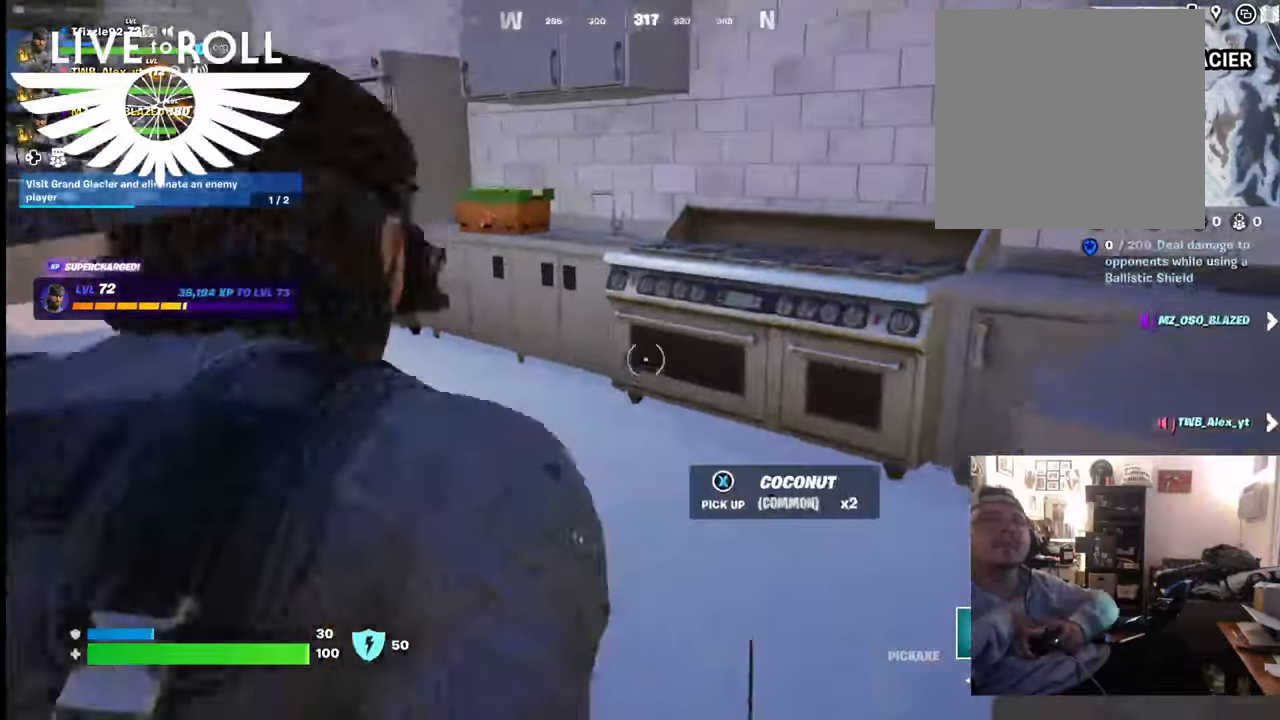
{"buttons": [], "left_stick": "up", "right_stick": "left", "events": [[400, "right_stick", "left"]]}
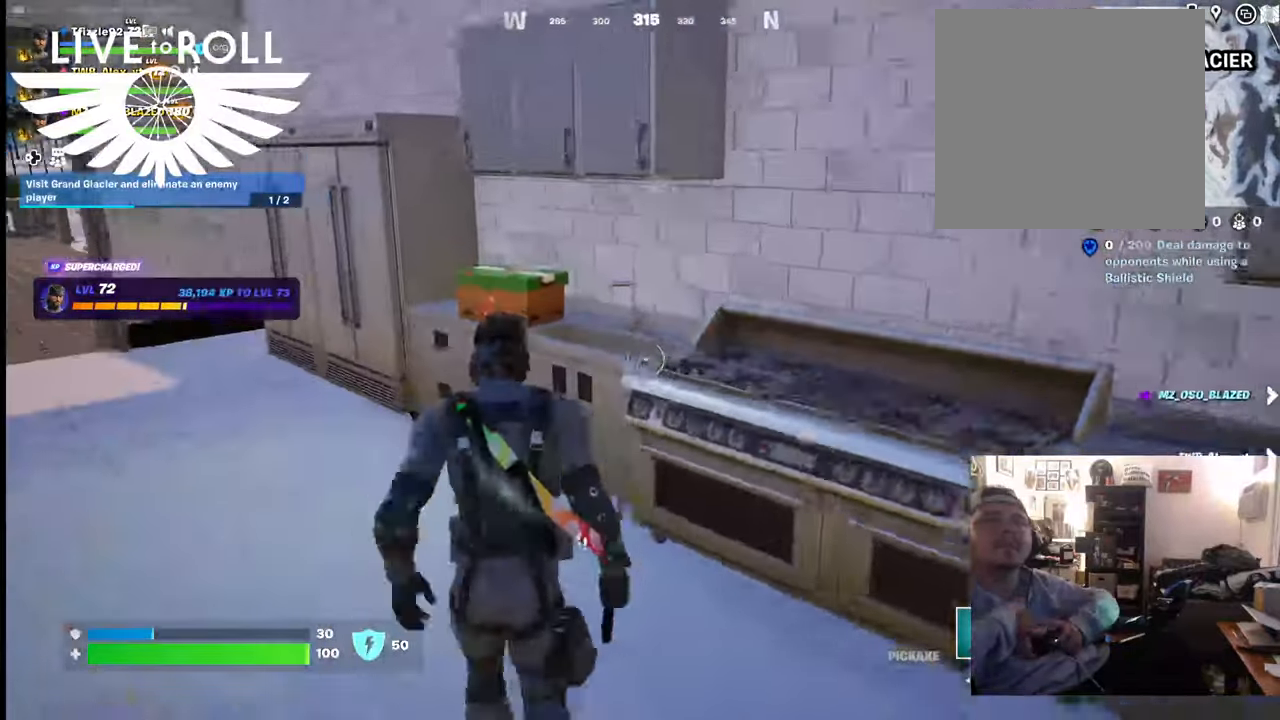
{"buttons": ["R2"], "left_stick": "center", "right_stick": "center", "events": [[67, "right_stick", "center"], [434, "R2", "down"], [434, "left_stick", "center"]]}
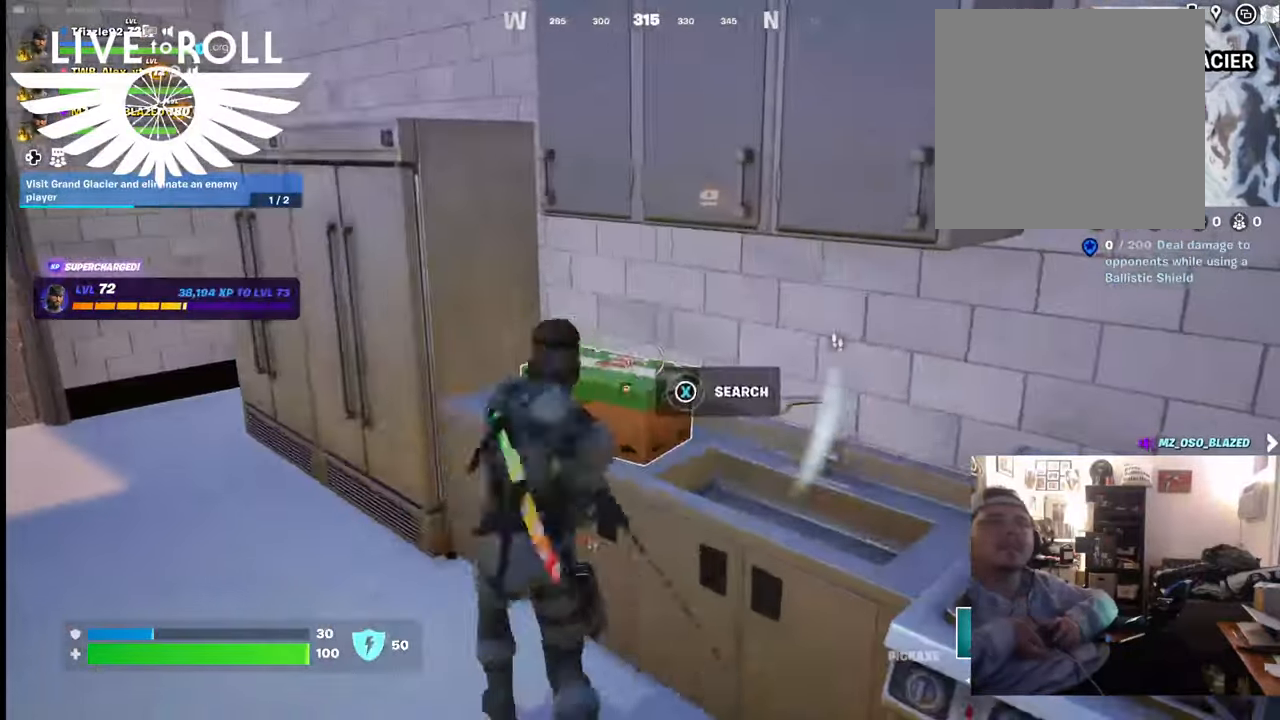
{"buttons": [], "left_stick": "down", "right_stick": "center", "events": [[467, "left_stick", "down"], [500, "R2", "up"]]}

**Task to carry out**
Whenever "down" occurs in a line above, copy that line.

**Result for this exercise**
{"buttons": ["R2"], "left_stick": "center", "right_stick": "center", "events": [[67, "right_stick", "center"], [434, "R2", "down"], [434, "left_stick", "center"]]}
{"buttons": [], "left_stick": "down", "right_stick": "center", "events": [[467, "left_stick", "down"], [500, "R2", "up"]]}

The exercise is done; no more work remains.